- _What is being asked_
Scan the entries for the word "rect", and copy every line where it appears.

- _Information given_
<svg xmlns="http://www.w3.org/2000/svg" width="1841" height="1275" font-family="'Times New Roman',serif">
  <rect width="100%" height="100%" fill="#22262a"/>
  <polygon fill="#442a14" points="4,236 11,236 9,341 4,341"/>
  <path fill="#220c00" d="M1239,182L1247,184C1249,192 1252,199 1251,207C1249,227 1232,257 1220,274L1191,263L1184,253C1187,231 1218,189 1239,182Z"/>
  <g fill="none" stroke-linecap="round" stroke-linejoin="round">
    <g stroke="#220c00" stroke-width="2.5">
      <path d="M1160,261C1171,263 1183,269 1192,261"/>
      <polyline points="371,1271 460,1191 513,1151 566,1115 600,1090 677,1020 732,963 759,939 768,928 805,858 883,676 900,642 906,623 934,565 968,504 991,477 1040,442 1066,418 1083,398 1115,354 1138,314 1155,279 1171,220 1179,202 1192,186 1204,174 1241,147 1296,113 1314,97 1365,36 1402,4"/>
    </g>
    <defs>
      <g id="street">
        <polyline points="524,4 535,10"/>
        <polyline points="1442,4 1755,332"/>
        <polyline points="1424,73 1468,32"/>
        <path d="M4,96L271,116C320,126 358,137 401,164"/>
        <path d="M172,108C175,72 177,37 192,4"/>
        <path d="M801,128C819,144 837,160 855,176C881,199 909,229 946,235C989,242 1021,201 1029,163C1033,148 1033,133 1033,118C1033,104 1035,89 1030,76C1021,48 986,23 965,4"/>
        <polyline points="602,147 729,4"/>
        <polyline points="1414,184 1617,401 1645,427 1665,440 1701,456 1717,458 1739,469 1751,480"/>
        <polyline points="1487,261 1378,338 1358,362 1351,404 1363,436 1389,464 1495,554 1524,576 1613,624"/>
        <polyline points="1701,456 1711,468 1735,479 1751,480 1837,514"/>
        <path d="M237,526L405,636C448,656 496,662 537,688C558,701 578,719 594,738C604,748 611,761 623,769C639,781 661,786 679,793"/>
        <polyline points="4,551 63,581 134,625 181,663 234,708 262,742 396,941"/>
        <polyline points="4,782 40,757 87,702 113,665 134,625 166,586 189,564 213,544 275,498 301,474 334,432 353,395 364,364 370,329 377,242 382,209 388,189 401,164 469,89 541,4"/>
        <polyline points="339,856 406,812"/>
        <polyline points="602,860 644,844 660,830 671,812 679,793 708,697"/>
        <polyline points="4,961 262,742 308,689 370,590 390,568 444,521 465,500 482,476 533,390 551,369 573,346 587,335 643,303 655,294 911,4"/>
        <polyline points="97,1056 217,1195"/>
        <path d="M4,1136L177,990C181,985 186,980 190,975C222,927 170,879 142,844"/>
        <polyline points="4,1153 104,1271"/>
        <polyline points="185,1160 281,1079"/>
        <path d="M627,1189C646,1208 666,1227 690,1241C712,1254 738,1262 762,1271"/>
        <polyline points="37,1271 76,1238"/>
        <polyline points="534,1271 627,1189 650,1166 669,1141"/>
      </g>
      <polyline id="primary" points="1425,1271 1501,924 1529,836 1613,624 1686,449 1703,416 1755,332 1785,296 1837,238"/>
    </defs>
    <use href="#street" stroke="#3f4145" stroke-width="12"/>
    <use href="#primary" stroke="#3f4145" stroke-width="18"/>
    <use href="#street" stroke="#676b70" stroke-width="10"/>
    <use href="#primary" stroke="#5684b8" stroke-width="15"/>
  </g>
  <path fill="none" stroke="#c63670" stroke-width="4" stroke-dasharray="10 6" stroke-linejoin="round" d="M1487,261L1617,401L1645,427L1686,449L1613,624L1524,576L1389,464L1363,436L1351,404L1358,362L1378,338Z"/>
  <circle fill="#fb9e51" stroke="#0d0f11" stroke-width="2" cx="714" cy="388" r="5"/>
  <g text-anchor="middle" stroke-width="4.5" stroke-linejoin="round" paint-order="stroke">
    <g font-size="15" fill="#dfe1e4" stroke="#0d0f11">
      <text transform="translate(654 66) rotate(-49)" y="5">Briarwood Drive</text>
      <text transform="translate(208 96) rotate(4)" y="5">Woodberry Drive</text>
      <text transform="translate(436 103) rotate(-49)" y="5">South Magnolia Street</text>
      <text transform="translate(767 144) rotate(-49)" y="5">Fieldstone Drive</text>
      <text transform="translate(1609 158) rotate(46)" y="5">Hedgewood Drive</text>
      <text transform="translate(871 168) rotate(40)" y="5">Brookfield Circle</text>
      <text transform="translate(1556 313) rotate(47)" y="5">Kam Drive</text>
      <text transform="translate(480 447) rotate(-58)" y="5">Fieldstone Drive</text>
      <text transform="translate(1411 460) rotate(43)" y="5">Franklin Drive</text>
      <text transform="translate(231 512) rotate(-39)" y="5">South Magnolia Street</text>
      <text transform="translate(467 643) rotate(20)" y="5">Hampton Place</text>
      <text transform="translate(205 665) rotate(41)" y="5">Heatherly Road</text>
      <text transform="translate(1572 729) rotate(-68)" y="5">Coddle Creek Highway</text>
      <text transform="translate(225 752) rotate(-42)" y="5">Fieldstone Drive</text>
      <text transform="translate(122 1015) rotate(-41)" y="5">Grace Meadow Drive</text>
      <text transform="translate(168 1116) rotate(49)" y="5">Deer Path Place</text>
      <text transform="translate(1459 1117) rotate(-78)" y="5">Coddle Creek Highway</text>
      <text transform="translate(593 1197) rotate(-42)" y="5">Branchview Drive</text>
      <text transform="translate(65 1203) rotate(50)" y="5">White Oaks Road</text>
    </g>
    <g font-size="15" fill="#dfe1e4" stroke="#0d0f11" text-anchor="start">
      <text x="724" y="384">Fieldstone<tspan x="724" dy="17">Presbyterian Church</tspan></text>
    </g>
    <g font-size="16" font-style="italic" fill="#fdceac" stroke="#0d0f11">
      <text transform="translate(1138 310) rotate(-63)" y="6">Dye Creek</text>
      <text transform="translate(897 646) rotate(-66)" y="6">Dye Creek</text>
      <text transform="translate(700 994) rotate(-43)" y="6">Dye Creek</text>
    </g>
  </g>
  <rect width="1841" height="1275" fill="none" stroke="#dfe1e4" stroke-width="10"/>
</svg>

- _Worked solution_
  <rect width="100%" height="100%" fill="#22262a"/>
  <rect width="1841" height="1275" fill="none" stroke="#dfe1e4" stroke-width="10"/>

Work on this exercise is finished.